Crying is a by-product of returning to the whole, of humbly giving up our insistence upon seeing ourselves as separate and therefore safe and protected inside our shells, in order to open to love and to our shared humanness and togetherness. Unexpressed hurt, and curling around that hurt, is what keeps us feeling apart from each other and from God. It is a stored-up argument with things as they are: “I am mad at the world because it hurt and left me. The world should not be like that! I’m taking myself away from it!” To admit we long to return to connectedness is to open and let our pride fall to humility. To risk and once again know ourselves as the whole we need to face the hurt, which often shows up as crying.
Although certain mystical experiences can evoke tears of joy, weeping is usually a result of some kind of loss, whether it is a deep grief about losing a loved one or a momentary grief about temporarily losing connection with one’s at-one-ness with the universe through some painful event. Touching the hurt and letting the tears come softens and opens us. It returns us to an openhearted, present state, dissolving the veils that seem to separate us from the rest of the world. Loss after loss after loss happens to us on this planet, and most of us have not been allowed to feel the deep pain of them. Each loss not grieved then can harden a piece of the heart, send another wall up between us and the rest of creation. As we harden to the hurt we fear, we also harden to the joy that is possible. Crying shakes us open and keeps us current with things as they are by allowing us to move through the temporary pains of the past into the actuality of the present, back to a place of love .

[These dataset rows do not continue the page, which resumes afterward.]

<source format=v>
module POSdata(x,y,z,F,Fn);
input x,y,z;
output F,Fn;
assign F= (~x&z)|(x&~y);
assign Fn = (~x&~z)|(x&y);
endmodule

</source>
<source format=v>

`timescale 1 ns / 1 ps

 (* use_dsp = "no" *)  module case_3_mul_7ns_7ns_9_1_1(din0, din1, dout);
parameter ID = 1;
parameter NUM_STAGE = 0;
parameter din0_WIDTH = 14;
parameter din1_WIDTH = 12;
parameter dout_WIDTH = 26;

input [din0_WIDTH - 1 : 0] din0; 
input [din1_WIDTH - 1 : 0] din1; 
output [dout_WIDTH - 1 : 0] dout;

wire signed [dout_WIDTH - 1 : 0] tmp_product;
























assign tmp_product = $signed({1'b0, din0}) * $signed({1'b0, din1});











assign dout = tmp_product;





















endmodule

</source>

Many of us as adults have lost our way back to our tears, even when the situation and our bodies call for them. As well, most have lost our knowledge of how to be with another in pain. We have learned mostly to stuff our tears or, if we still have the ability to cry, to cry alone. Inside we find a message from long ago that says there is something wrong with us if we are weeping. And if we do start to cry while sharing in another’s company, often we feel we should choke back the tears and keep on with the goal of talking. What would happen if we took a moment to cry and then resumed the conversation?

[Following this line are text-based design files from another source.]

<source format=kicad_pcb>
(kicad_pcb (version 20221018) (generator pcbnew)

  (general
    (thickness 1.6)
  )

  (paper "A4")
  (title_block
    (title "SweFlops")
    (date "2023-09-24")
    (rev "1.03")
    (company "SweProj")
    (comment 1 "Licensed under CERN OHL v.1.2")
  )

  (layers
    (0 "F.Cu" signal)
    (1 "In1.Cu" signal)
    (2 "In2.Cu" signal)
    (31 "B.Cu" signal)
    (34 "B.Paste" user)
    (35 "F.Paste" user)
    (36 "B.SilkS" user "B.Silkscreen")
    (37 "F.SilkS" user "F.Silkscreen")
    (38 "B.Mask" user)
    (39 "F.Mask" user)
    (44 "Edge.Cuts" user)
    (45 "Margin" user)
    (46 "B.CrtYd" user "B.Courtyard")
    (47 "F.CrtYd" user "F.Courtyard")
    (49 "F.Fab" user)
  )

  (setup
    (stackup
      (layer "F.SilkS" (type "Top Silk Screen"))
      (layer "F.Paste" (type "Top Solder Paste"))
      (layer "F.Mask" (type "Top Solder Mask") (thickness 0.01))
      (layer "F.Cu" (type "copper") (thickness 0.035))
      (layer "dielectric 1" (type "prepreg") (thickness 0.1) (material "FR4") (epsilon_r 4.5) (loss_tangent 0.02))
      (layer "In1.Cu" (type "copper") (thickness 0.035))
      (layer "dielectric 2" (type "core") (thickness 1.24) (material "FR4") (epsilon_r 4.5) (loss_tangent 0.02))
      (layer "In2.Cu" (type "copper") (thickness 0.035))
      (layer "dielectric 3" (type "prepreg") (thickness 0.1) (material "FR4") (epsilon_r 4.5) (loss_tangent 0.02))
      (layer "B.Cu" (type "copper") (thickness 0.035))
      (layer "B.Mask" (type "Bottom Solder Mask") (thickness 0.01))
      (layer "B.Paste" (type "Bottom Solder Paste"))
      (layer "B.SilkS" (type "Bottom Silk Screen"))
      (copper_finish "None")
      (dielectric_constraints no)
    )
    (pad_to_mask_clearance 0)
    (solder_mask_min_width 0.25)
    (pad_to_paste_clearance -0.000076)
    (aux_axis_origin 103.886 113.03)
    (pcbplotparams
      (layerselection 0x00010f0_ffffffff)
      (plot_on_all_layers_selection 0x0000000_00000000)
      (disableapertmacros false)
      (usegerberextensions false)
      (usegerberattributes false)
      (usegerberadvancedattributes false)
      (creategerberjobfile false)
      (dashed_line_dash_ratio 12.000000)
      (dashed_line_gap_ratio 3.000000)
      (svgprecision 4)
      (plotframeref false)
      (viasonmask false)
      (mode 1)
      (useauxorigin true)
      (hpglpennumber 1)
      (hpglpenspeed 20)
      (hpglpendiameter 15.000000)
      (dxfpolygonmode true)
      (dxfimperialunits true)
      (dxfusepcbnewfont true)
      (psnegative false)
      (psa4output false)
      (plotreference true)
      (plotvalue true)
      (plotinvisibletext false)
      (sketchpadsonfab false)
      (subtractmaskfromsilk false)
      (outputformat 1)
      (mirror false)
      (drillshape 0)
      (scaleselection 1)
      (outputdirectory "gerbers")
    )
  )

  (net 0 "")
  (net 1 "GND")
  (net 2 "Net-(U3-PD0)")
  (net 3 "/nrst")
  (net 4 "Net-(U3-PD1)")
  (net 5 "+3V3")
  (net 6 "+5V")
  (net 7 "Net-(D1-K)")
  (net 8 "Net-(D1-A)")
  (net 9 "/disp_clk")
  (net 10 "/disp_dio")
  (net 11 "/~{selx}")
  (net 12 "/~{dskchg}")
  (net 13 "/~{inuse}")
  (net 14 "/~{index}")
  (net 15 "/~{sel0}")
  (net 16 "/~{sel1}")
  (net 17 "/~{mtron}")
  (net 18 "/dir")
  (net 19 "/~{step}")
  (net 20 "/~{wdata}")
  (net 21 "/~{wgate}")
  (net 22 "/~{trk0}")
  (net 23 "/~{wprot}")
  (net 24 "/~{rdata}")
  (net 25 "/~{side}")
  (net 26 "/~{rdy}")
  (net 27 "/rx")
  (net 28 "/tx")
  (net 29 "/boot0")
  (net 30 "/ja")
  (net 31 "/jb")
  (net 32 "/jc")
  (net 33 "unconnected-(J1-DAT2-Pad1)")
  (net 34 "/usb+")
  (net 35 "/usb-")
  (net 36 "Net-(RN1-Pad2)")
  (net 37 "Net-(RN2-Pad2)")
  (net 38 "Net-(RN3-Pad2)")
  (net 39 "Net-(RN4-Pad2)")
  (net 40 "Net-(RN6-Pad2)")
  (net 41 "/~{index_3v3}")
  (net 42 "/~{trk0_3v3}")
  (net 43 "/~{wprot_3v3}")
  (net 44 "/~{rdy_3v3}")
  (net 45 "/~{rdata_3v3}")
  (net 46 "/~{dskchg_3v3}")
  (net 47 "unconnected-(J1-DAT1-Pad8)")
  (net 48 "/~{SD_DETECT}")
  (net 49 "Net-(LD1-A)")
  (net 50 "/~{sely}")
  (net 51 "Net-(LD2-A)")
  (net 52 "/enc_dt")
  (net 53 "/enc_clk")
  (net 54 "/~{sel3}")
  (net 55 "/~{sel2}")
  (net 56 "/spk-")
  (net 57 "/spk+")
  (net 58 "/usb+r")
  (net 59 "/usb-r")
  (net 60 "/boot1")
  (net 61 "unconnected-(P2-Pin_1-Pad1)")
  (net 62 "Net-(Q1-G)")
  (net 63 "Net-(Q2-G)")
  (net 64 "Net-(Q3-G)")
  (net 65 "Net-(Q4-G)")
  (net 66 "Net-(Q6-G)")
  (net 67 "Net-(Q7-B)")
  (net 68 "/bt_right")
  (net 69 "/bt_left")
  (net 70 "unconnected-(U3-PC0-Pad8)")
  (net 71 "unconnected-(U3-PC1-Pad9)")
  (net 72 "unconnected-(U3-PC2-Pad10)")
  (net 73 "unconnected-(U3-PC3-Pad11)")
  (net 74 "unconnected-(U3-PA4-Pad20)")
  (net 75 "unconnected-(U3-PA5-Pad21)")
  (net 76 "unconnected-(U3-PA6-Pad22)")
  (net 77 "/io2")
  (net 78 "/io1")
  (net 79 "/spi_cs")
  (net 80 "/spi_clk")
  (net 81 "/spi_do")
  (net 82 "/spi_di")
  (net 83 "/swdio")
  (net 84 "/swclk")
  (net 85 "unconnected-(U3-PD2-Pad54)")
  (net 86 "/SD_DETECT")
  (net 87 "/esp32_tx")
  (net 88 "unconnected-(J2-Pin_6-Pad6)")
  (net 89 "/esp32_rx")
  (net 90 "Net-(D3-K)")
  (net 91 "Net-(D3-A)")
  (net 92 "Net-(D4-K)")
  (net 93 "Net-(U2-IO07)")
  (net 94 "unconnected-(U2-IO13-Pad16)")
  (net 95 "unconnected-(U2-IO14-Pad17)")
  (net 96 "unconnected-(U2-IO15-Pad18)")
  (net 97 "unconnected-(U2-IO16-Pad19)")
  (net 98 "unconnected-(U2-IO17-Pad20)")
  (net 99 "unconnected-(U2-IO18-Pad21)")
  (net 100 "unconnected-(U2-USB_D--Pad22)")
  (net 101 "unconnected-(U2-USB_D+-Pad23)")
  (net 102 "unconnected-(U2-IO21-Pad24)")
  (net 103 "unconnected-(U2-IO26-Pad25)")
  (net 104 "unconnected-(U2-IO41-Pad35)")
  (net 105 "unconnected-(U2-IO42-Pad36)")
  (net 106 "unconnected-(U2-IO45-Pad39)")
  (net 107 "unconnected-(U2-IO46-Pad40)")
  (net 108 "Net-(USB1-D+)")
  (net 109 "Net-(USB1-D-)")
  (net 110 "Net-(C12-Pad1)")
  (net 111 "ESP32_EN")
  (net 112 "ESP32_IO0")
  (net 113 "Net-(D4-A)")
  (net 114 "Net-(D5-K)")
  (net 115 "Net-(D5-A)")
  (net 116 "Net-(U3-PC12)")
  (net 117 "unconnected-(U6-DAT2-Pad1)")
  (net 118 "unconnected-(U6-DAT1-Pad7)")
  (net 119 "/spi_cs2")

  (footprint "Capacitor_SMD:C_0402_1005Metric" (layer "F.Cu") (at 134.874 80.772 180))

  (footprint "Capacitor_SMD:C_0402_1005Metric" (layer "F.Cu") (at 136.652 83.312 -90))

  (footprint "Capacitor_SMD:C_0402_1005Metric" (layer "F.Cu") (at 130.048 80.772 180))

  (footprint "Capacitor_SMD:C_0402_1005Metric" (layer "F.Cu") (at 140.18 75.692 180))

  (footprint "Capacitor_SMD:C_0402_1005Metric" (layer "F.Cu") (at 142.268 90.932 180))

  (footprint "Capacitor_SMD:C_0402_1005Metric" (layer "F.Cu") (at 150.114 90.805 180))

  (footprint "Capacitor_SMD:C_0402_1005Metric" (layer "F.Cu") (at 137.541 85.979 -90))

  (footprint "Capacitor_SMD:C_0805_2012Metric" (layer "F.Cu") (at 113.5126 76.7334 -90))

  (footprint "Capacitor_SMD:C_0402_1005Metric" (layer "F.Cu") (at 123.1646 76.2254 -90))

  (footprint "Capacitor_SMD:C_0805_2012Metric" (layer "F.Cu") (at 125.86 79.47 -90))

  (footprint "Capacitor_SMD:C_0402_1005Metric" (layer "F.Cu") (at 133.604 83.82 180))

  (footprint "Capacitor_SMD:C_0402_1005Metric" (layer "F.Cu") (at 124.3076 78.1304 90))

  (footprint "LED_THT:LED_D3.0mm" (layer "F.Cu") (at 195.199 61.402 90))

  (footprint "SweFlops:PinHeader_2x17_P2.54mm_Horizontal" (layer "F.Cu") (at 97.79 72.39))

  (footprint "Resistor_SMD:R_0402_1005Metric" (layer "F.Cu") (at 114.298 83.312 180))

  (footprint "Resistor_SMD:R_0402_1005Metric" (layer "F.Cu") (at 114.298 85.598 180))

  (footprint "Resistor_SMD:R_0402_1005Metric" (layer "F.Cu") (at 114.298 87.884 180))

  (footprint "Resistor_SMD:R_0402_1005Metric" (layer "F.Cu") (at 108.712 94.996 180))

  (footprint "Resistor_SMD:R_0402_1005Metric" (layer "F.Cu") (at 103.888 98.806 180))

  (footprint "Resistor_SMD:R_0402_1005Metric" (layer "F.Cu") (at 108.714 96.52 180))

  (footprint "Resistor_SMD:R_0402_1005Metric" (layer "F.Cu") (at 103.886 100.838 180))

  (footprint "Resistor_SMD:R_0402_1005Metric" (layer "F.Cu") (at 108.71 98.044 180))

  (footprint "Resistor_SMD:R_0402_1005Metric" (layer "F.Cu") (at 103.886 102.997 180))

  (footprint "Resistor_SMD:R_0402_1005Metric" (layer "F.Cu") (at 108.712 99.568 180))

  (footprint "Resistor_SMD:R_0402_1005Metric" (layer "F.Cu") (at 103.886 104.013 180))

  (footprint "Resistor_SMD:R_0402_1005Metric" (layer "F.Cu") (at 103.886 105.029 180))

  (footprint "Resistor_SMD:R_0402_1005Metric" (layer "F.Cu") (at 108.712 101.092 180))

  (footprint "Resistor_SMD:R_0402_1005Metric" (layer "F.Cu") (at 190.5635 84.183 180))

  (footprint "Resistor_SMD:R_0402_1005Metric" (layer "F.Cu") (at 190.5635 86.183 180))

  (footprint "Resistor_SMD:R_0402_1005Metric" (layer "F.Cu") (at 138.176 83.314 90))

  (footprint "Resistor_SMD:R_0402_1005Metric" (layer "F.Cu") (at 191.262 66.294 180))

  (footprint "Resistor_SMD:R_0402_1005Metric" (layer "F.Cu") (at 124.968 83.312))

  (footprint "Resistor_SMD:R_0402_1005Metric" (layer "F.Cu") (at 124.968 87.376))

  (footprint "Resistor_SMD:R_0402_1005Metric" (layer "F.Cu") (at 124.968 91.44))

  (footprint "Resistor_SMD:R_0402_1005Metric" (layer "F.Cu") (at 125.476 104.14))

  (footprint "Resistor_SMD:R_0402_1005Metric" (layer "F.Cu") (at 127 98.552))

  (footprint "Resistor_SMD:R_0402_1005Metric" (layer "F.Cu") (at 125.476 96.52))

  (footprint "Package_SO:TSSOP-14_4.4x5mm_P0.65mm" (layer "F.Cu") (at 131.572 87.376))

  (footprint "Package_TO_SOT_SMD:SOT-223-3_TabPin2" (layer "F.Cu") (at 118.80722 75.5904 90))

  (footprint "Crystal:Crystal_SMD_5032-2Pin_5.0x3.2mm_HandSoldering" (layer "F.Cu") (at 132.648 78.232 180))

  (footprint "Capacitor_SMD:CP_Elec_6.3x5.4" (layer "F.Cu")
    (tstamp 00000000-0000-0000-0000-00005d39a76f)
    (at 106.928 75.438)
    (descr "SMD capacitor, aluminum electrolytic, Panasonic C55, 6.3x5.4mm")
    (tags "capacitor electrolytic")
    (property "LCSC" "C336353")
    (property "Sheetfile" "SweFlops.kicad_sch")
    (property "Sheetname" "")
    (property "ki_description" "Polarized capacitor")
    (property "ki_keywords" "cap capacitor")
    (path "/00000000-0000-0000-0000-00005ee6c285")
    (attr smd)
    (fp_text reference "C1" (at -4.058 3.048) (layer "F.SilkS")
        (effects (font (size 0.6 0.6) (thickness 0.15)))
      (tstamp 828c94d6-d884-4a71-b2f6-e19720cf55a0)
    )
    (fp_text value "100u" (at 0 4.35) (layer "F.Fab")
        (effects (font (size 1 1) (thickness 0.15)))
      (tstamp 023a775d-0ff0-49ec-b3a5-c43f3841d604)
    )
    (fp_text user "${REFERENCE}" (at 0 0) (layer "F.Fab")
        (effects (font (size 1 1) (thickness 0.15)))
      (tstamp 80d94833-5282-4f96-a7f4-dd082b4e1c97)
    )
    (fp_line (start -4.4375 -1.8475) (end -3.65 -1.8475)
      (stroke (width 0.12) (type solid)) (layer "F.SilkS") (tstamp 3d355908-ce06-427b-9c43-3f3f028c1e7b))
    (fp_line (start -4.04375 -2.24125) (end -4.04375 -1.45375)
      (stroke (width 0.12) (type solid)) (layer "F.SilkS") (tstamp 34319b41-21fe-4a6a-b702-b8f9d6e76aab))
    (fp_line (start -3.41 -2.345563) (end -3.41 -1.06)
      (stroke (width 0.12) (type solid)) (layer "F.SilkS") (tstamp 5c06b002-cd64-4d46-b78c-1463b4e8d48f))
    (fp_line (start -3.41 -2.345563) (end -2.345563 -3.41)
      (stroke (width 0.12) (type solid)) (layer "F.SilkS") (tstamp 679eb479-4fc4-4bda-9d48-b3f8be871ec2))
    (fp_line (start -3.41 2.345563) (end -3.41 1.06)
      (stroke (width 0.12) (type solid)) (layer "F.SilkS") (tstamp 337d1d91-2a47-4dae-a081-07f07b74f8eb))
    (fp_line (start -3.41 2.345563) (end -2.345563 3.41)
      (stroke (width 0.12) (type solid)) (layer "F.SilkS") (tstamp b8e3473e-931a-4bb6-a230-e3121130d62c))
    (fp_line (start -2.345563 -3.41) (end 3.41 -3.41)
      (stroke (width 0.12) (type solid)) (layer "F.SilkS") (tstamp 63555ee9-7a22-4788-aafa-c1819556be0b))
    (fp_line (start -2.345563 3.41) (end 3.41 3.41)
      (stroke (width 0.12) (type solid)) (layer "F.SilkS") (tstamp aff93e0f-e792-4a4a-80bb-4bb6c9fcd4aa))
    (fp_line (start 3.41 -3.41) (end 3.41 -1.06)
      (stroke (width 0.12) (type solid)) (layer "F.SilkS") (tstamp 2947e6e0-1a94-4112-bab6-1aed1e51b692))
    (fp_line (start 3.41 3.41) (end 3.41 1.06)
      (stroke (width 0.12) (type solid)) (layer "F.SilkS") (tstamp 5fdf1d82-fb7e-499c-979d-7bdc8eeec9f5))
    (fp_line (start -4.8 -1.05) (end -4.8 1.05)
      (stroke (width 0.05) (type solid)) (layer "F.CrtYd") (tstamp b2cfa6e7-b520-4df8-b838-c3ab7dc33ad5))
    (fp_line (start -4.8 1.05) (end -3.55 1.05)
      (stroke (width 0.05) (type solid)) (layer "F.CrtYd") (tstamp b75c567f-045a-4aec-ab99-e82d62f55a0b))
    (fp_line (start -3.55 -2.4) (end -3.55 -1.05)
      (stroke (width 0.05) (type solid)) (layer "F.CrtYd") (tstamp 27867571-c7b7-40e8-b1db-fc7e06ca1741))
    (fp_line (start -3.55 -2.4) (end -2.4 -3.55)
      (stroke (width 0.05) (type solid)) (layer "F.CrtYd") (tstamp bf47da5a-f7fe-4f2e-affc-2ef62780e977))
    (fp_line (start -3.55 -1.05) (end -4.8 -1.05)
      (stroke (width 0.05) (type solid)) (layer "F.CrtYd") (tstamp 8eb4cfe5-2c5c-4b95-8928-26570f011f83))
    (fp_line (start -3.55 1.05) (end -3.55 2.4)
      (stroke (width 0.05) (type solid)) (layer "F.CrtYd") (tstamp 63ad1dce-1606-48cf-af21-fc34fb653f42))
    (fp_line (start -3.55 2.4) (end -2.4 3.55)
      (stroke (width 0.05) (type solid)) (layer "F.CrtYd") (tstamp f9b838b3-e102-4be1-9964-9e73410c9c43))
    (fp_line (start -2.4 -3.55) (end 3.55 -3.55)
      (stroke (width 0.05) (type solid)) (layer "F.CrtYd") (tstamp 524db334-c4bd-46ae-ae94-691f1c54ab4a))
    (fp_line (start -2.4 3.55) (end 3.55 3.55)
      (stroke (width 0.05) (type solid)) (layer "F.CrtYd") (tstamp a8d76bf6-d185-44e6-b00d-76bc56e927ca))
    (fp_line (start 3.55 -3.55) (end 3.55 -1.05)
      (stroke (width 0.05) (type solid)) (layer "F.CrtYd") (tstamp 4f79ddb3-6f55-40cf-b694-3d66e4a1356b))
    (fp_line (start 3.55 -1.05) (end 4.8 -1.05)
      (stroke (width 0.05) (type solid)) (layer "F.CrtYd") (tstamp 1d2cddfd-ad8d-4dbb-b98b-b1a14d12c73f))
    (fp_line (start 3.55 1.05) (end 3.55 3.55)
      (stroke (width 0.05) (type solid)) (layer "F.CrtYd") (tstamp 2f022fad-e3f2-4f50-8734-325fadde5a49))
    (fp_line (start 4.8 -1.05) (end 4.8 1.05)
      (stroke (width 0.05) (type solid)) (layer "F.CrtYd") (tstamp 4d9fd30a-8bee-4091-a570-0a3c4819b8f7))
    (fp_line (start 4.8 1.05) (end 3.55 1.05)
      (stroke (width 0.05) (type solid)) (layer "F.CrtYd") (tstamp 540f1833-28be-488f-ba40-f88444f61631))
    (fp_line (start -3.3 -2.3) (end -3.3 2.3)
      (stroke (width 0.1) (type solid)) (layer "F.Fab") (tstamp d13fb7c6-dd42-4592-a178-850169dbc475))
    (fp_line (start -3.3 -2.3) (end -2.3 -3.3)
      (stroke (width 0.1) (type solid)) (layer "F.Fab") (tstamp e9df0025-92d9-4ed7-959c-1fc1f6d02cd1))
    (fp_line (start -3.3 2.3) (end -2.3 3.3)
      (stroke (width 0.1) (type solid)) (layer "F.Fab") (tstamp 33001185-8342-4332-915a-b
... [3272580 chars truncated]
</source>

What if we let our hearts break, like a child does when she loses her first balloon, crying as if her poor tiny heart will break in two; breaking apart — feeling the wanting and feeling the loss — open-eyed, watching the parting? When we allow ourselves to stay in the experience of pain until we reach the bottom of our tears, we find our natural stopping point, and the return is complete. There is nothing stuffed into a dark closet to be frightened of later. The dark is our friend; it rejuvenates us. Experiencing pain and allowing it to shake us open restores our deep sense of connection to the heart of emptiness and thus the fullness of love.